Blog Investigação Φ Filosófica: Nesse livro e em outros, o senhor defende uma relação estreita entre ceticismo, especialmente o pirrônico, e tolerância, enquanto a ideia de verdade é associada pelo senhor à intolerância. Pode nos falar mais sobre isso? Há quem defenda exatamente o contrário, dizendo que o ceticismo leva ao relativismo, que levaria ou à apatia política ou a um individualismo excessivo, e que a ideia de verdade garante a possibilidade de entendimento entre os diferentes povos e assegura a justificação de direitos válidos para todos os seres humanos.

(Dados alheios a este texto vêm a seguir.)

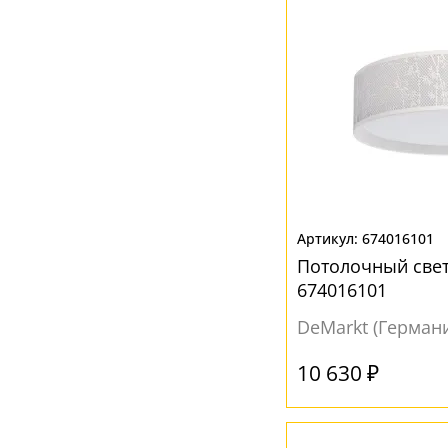
674016101
Потолочный све
674016101
DeMarkt (Герман
10 630 ₽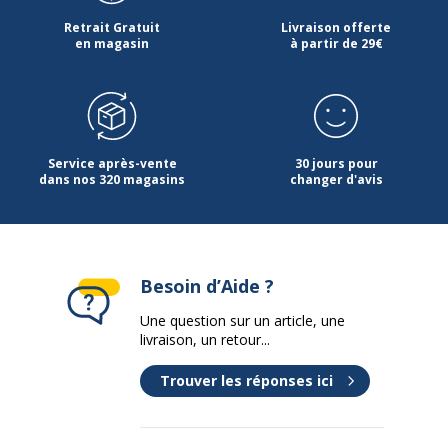
Retrait Gratuit
Livraison offerte
en magasin
à partir de 29€
Service après-vente
30 jours pour
dans nos 320 magasins
changer d'avis
Besoin d’Aide ?
Une question sur un article, une
livraison, un retour...
Trouver les réponses ici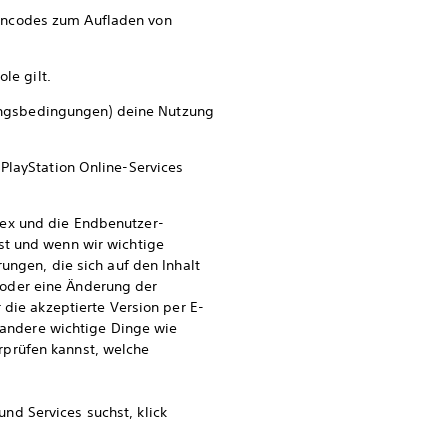
eincodes zum Aufladen von
le gilt.
ngsbedingungen) deine Nutzung
 PlayStation Online-Services
dex und die Endbenutzer-
st und wenn wir wichtige
gen, die sich auf den Inhalt
 oder eine Änderung der
 die akzeptierte Version per E-
r andere wichtige Dinge wie
rprüfen kannst, welche
nd Services suchst, klick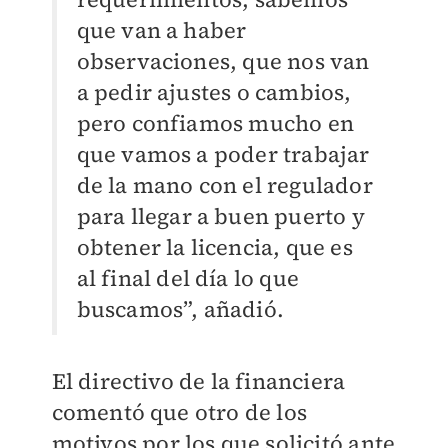
que van a haber
observaciones, que nos van
a pedir ajustes o cambios,
pero confiamos mucho en
que vamos a poder trabajar
de la mano con el regulador
para llegar a buen puerto y
obtener la licencia, que es
al final del día lo que
buscamos”, añadió.
El directivo de la financiera
comentó que otro de los
motivos por los que solicitó ante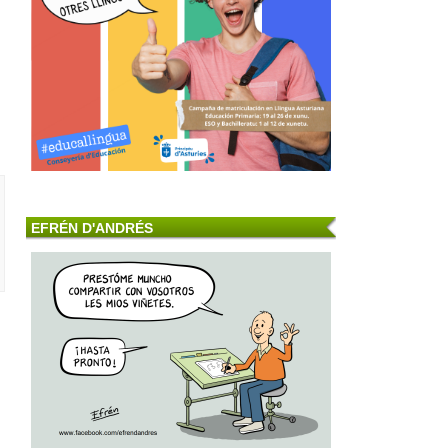
EFRÉN D'ANDRÉS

JMA: Não consigo seguir esse raciocínio. A intolerância nasce com a ideia revolucionária de que só há um Deus e todos os demais são falsos, quando os diferentes monoteísmos passam a se digladiar, assim como as heresias, concepções de verdade religiosa que diferiam daquelas dominantes. Acho que nada é mais tirânico do que a verdade. Mais ainda, o pior é que estou convencido de que a verdade não existe. E sua alegação só funciona em campos do conhecimento como as matemáticas e as lógicas, em assuntos sem muita importância para a vida humana. A maior popularidade dos ontólogos tem sido apontada por diversos autores e várias são as razões para isto, dentre as quais parecem estar duas básicas: em primeiro lugar, necessidades atávicas de crença e de segurança, pois o ceticismo assusta as pessoas em suas incertezas e dilemas existenciais; em segundo lugar, um entendimento inadequado das diversas perspectivas céticas, ao longo de séculos de filosofia ontológica. É para o esclarecimento deste último ponto que se tenta contribuir agora. Dentre as formas antigas de ceticismo, o pirronismo (a partir do nome de seu fundador, Pírron de Elis) é aquela que chegou até o presente de forma mais completa, talvez até por mero acaso, didaticamente exposta na obra de Sextus Empiricus. Ao mesmo tempo, o pirronismo é uma importante expressão da cultura greco-romana, sendo essencial para entender o contexto filosófico em que surgiu e triunfou o cristianismo. Com suas críticas contundentes à verdade filosófica, colocando dúvidas sobre os principais postulados das diversas correntes, o ceticismo enfraqueceu as “verdades” da filosofia edificante e racionalista dominante e preparou o terreno para a nova forma cristã de pensamento – que por seu turno também nada tinha a ver com ele –, mais embasada na fé, na crença, na vontade, mais descrente da razão demonstrativa. Mas há também as formas mais recentes de ceticismo como a “moralística” de Montaigne e Charron, o ceticismo iluminista de Bayle e Hume, o ceticismo antropológico de Helmut Plessner,  o ceticismo historicista de Burckhardt ou o anti-historicista de Löwith, o que permite afirmar ser o ceticismo uma tradição antiga e facilmente identificável na filosofia ocidental. O Brasil não foge a isso e posso mencionar, além do trabalho de Tercio Ferraz Jr. e do meu próprio na filosofia do direito, a obra de Renato Lessa no campo da filosofia.